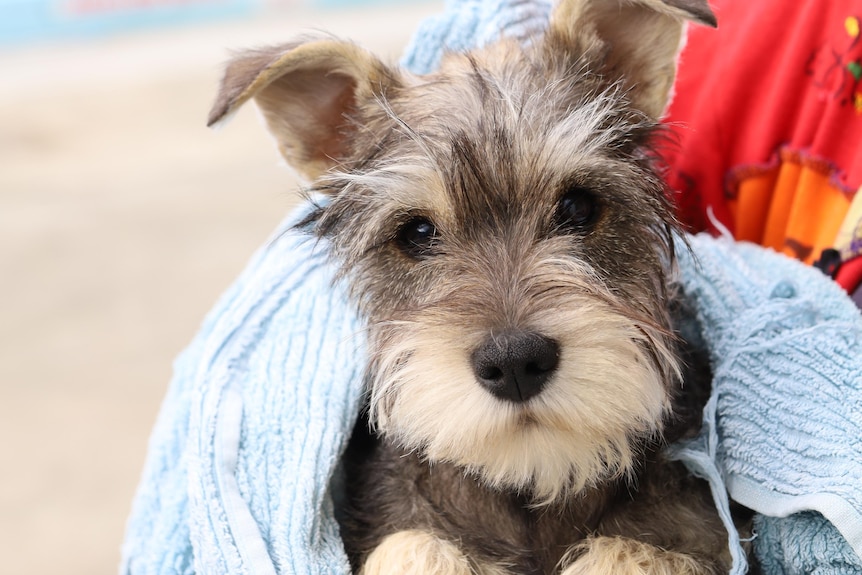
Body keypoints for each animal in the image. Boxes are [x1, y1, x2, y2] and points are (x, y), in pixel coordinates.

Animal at [209, 2, 748, 572]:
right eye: (417, 233)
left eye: (578, 206)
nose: (515, 362)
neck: (533, 480)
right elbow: (414, 543)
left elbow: (630, 550)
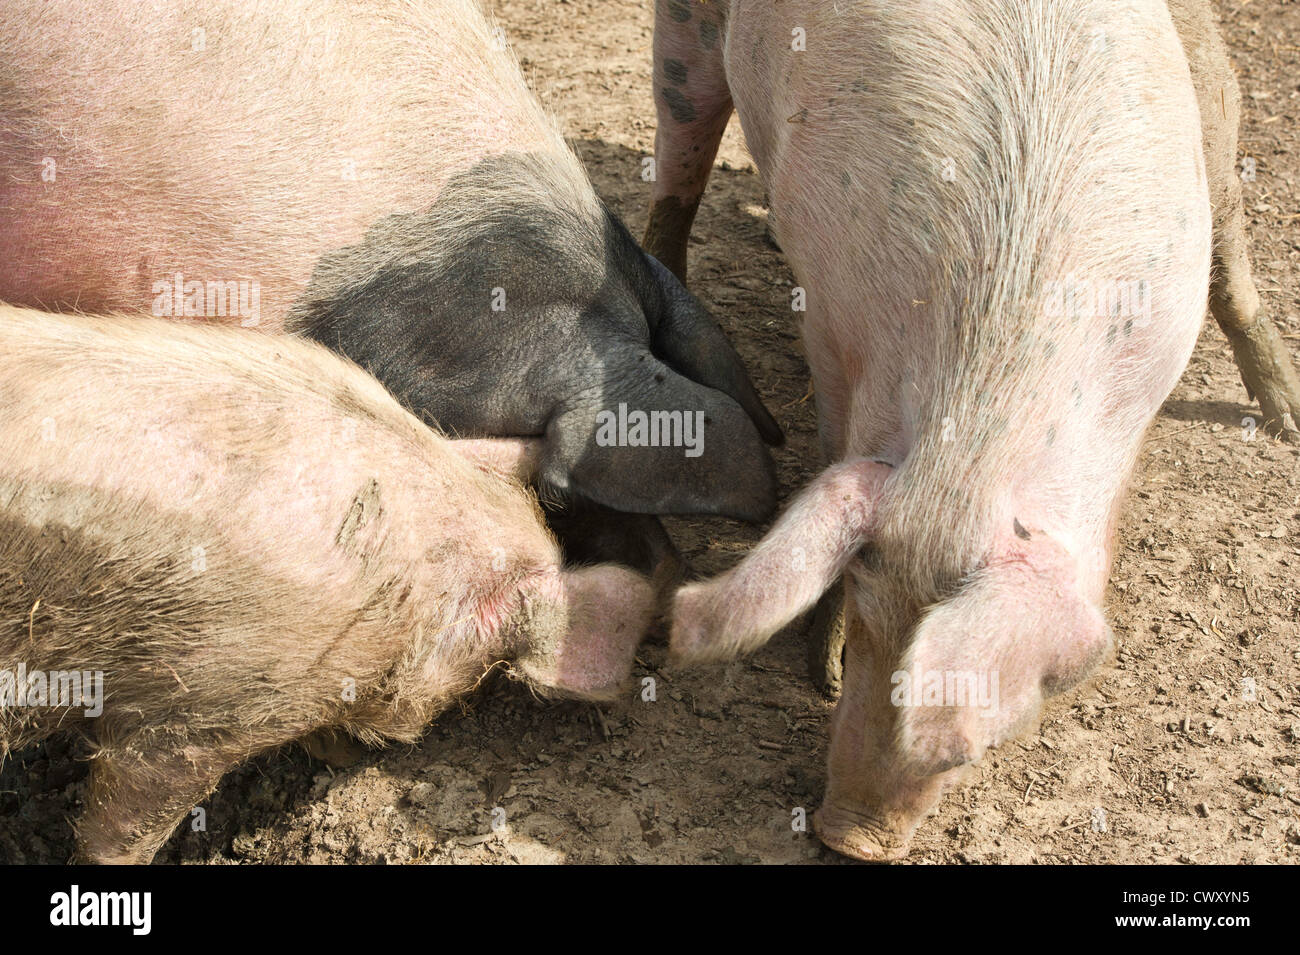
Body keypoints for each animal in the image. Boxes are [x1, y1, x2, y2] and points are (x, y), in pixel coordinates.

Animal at [646, 0, 1215, 859]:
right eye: (866, 611)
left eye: (975, 747)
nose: (850, 838)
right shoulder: (832, 334)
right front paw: (824, 667)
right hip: (684, 39)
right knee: (679, 159)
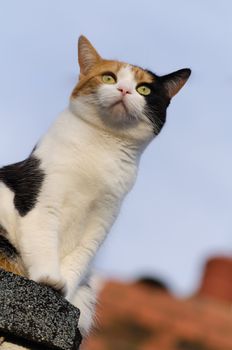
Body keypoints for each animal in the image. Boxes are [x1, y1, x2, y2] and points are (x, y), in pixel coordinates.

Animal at [0, 35, 191, 336]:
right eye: (109, 77)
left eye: (144, 89)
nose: (124, 90)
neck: (103, 144)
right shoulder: (43, 197)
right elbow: (43, 240)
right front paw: (49, 279)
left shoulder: (102, 218)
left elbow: (79, 259)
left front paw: (63, 294)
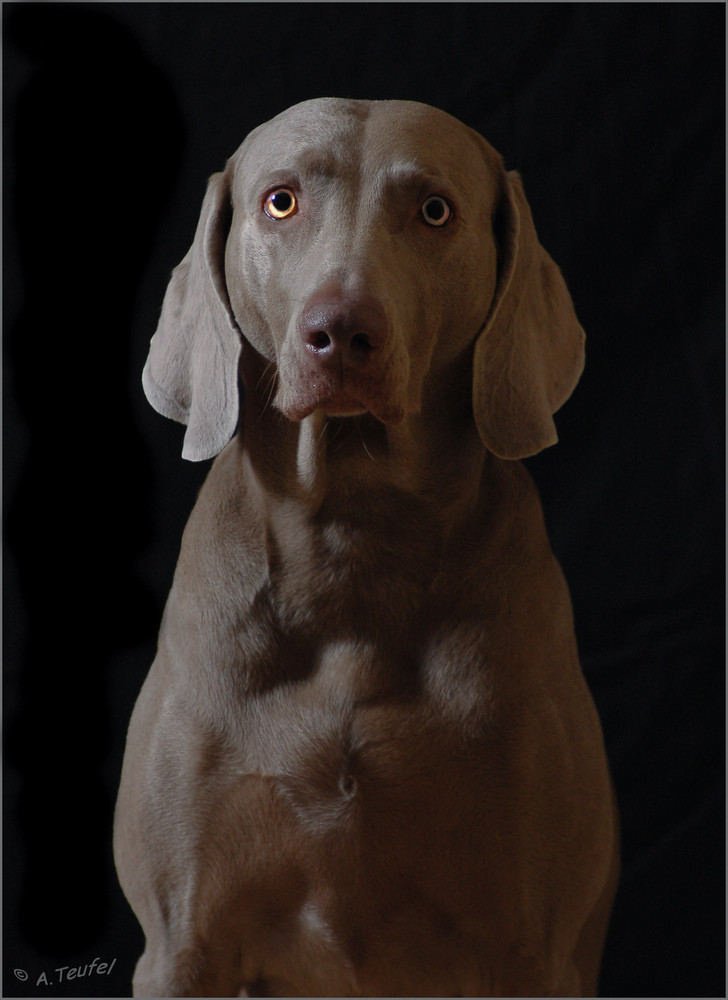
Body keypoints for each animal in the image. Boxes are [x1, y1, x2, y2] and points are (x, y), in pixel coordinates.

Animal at [115, 95, 620, 1000]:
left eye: (434, 211)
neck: (351, 548)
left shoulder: (533, 948)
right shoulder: (181, 945)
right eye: (280, 202)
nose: (341, 330)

------------------------------------------------------------

__Required work__:
Give all the records again, exactly, without images.

__Answer to this problem__:
Body keypoints for each animal in the image. Boxes are [x1, y1, x2, y2] and points are (x, y), in pixel coordinates.

Animal at [209, 2, 748, 572]:
right eye: (417, 233)
left eye: (578, 206)
nose: (515, 362)
neck: (533, 480)
right elbow: (414, 543)
left elbow: (630, 550)
Body keypoints for each animal in the image. Boxes are [x1, y1, x2, y2] and points are (x, y), in pixel coordinates.

Animal at [646, 0, 1215, 859]:
right eye: (866, 611)
left eye: (975, 747)
nose: (850, 838)
right shoulder: (832, 334)
right front paw: (824, 667)
right hip: (684, 39)
right knee: (679, 159)
Body keypoints for each animal in the image. Boxes are [x1, y1, x2, y2] and points are (x, y), in pixel coordinates.

Animal at [0, 35, 191, 336]:
right eye: (109, 77)
left eye: (144, 89)
nose: (124, 90)
neck: (103, 144)
right shoulder: (43, 197)
right elbow: (43, 240)
right front paw: (49, 279)
left shoulder: (102, 218)
left elbow: (79, 259)
left front paw: (63, 294)
Body keypoints for each animal in the image. Boxes are [x1, y1, x2, y2] and points are (x, y), in pixel coordinates.

Animal at [115, 95, 620, 1000]:
left eye: (434, 211)
neck: (351, 548)
left shoulder: (533, 948)
right shoulder: (181, 945)
right eye: (280, 202)
nose: (341, 330)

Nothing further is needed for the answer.